■ **DIRECTIONS FOR THIS TASK**:
Report how many lines in the data below hold the string "https". Nothing else should appear in the answer.

■ **Page-level text extractions**:
···

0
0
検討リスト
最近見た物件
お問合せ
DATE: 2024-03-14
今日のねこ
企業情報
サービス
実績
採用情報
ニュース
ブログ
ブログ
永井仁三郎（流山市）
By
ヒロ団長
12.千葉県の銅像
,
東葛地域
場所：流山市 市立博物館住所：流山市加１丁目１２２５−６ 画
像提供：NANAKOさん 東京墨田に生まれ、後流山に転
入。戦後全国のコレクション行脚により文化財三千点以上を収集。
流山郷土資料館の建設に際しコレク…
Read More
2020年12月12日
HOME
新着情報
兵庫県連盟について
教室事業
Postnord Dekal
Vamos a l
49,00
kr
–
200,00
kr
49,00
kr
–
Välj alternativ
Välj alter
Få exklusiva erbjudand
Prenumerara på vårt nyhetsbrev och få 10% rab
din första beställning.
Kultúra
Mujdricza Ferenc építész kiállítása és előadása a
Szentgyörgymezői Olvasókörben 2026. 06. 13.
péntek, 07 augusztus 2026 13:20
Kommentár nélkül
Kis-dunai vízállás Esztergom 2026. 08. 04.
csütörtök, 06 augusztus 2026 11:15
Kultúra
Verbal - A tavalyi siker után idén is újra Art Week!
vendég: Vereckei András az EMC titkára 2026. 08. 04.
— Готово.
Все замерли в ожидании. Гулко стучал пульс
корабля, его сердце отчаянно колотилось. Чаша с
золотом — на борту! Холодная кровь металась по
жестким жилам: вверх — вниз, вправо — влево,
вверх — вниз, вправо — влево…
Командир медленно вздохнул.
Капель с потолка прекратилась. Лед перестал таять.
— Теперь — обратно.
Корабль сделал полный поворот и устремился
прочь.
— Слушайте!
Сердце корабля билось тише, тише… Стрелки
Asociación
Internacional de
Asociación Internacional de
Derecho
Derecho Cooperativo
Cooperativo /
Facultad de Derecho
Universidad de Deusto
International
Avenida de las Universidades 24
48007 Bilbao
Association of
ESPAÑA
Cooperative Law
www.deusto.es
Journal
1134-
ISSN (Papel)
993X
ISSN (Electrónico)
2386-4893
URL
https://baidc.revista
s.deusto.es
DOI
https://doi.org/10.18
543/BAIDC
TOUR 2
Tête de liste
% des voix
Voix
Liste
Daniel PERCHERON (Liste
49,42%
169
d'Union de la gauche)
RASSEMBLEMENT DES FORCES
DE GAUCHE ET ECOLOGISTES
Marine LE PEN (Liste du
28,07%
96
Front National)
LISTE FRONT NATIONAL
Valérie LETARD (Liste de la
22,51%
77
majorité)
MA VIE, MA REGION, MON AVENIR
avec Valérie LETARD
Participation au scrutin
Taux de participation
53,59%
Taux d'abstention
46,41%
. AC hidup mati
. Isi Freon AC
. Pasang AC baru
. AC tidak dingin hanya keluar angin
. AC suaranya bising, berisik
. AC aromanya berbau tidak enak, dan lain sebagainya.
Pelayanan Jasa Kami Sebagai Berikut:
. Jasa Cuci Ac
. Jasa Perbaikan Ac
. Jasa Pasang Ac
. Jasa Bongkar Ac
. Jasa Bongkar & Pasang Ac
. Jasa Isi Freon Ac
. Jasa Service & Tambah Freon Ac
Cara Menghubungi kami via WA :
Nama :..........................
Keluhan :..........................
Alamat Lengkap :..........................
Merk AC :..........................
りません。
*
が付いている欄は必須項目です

···

■ **WRITTEN ANSWER**:
2